Lua Memory Profiler

This is a memory profiler I threw together for Lua 5.0. It works like this:

First, I hooked realloc() and free() in lmem.c to point to my own debug_realloc and debug_free functions, and I also created a Lua line hook. My debug realloc and free functions push a note of the operation (it's a struct that contains operation type, pointer, size, oldsize) into an internal queue, which is read by the line hook function. So on each line, it keeps track of what was allocated and what was freed. The realloc/free/line hook functions are all written in C++ using handy STL containers (deque, map, multimap).

The first thing I tried was to get a stack dump inside the realloc and free functions, but that just caused a huge mess; the line hook thing works better. It still may not be terribly accurate but it does give you a general idea of where your hotspots are.

Lua 5.1 is supposedly going to have support for getting the actual memory consumption of a particular table, which is really all I wanted in the first place.

Unfortunately I don't have any sample output handy. But it gives you two profiles: currently allocated and total garbage.
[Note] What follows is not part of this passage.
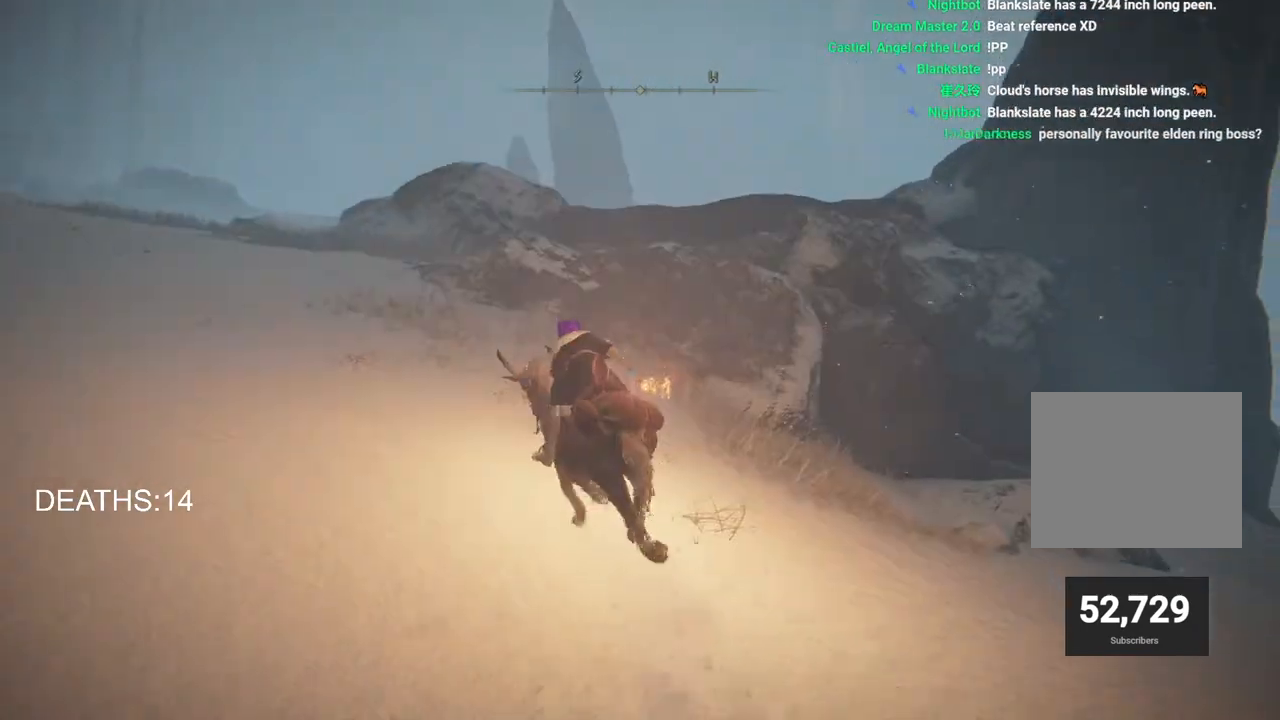
{"buttons": [], "left_stick": "up", "right_stick": "center", "events": [[467, "right_stick", "center"]]}
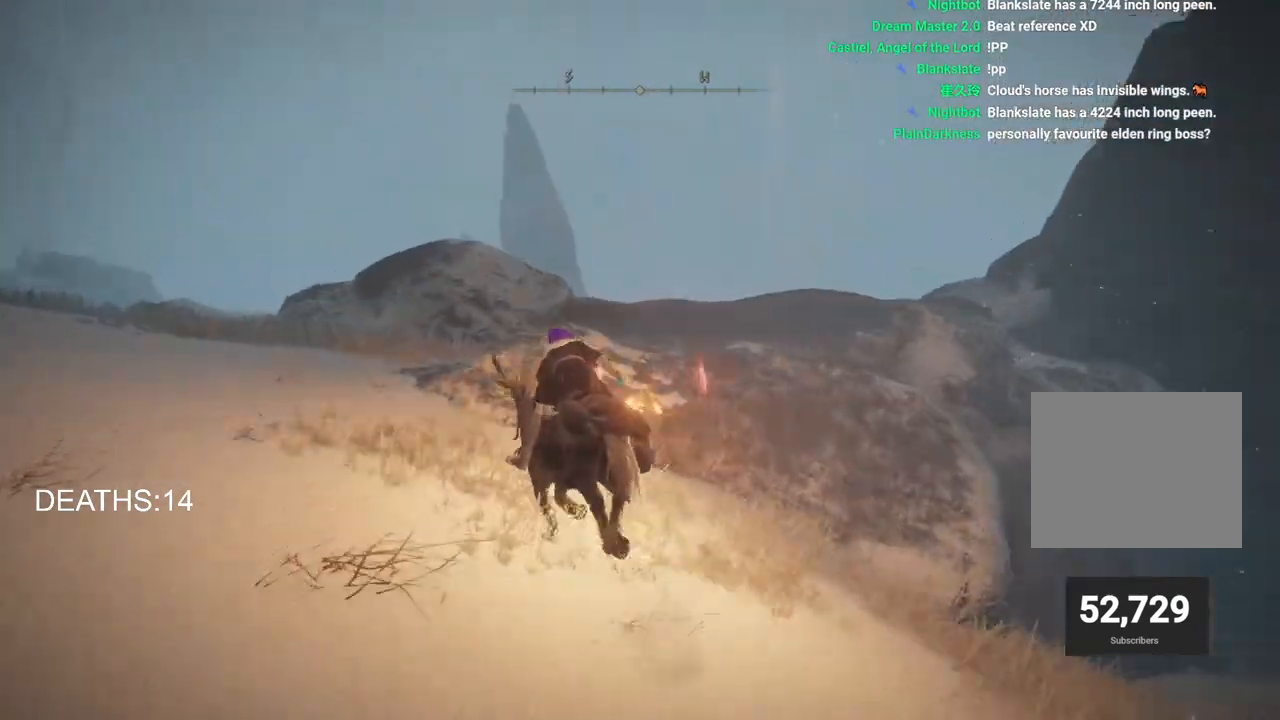
{"buttons": [], "left_stick": "up", "right_stick": "center", "events": []}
By default it stores allocation/free counts per-line but you can change it to per-function by removing the line hook and only using the call/return hooks.

Download the code

It will probably take a little bit of effort to merge this into your own Lua program.

lallocprof.cpp
lallocprof.h
debugalloc.cpp
debugalloc.h

Probably a better idea is to simply maintain a count of bytes allocated ("consed", Lispers would say) and make a really simple Lua line hook to count memory that way. I don't know why I didn't think of that earlier.